L'aria mi mancò e mi ritrovai a boccheggiare come un pesce fuor d'acqua.
In quel momento sono certo di aver visto l'anima di Hinata staccarsi dal suo corpo; e lui ricadere a terra come corpo morto.
-HAI RAGIONE MAMMA, SCUSA.-
Disse a testa bassa mentre, facendo appello a tutte le sue forze per camminare normalmente, mi trascina fuori dalla cucina.
Mentre raggiungiamo il giardino, mi soffermo a dirgli:
-Hinata, devi fare più piano con quella... anzi con quelle palle.-
Il viso del più piccolo si infiamma di nuovo.
Mi viene sotto la faccia con aria di sfida, terribilmente adirato.
Ancora una volta lo guardo, divertito, dall'alto in basso.
-Senti un po' tu, poche storie. Io non riesco a camminare, ED È TUTTA COLPA TUA.- sibila per non farsi sentire dalla cucina.
-Potevi benissimo dirmi di smettere, poco fa.-
Lo stringo con un abbraccio, dal quale lui cerca disperatamente di divincolarsi, invano.
È così semplice renderti inerme: mi basta prenderti tra le braccia e baciarti per zittirti.
La madre ci chiama per il pranzo.
La scena di vederlo sedere, morsicandosi il labbro e facendo appello a tutte le sue forze, rimarrà impressa nella mia mente per sempre.
Sono le 16:50.
Il mio telefono è ancora spento, ma il peso delle mie azioni di ieri sera continua a gravarmi sul petto.
I miei vestiti di ieri sono finalmente asciutti e tua madre, gentilmente si è offerta di stirarmeli.
Ti restituisco le tue cose formato mini per tornare a respirare nei miei vestiti.
" Devo tornare a casa."
È un pensiero fisso, che mi annebbia la vista e mi fa stringere la gola.
Sono rimasto troppo a lungo a cullarmi tra le tue braccia Hinata, mi sono trattenuto fin troppo nella dolce bolla che mi circonda quando sono con te.
Non ti posso trascinare in questa faccenda.
Spero solo, con tutto me stesso, di riuscire a vedere il tuo contagioso sorriso anche domani.
Fantastico sul poterti guardare negli occhi, domani, e sprofondarci dentro.
Spero, desidero... o forse dovrei dire mi illudo.
-Adesso vado.-
Ti dico dopo un po'.
Ti vedo intristirti, demoralizzarti ed avvilirti.
I tuoi occhi si spengono e la tua voce diventa cupa.
" Non fare questa faccia, ti prego."
Mi sforzo di sorriderti, al meglio che posso.

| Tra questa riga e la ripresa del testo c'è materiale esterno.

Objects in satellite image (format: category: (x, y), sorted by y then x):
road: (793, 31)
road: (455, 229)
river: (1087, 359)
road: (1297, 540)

-Ci vediamo... domani?- mi chiedi con un filo di voce.
Sospiro.
Non voglio mentirti nuovamente, non voglio non essere degno della tua fiducia.

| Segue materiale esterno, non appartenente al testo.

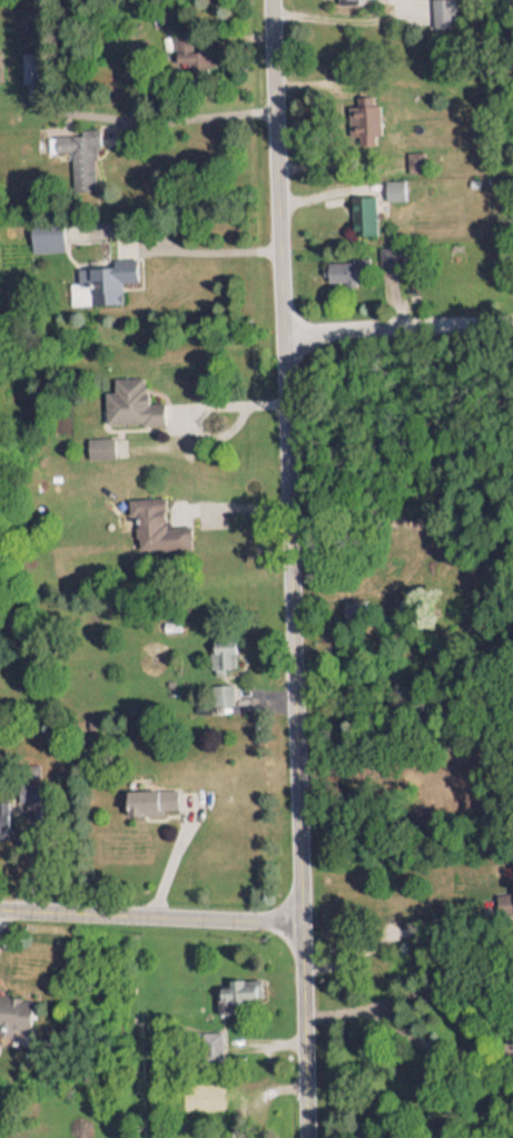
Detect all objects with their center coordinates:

Lotto contro me stesso per non dirti l'ennesima bugia, per non mettere un'ulteriore mattone sul muro del dubbio, tra di noi.
Non meriti questo da parte mia e credimi, quando dico che vorrei essere sincero con te.
Vorrei davvero aprirti le porte di questa faccenda, ma temo che non potresti reggere.
Neanche tu, che quando cadi ti rialzi sempre.
Lo vedo come sei debole quando si tratta di me.
Lo vedo come senti tutto più amplificato quando ci sono io di mezzo e davvero non posso permetterlo.
Vorrei dirti la verità, Hinata, vorrei che fosse una verità semplice come fare l'amore con te.
Vorrei che fosse una verità giusta, che non mi faccia vergognare e temere da dire.
Vorrei, tanto, che fosse una verità lieve da mandar giù per tutti e due.
Vorrei che fosse una verità che tu fossi in grado di sopportare, di accettare e che non ti faccia troppo male; vorrei essere in grado di dirtela ma non riesco, in alcun modo.
Sono abituato, Hinata, a subire quello che mi aspetterà oltre la porta di casa.
Perdonami, anche questa volta, se riesci.
Perdonami nuovamente per aver pensato egoisticamente che questa fosse la strada giusta per proteggerti.
Con il cuore in gola e le lacrime che spingono per uscire dai miei occhi, ti lascio un bacio a stampo sulle labbra.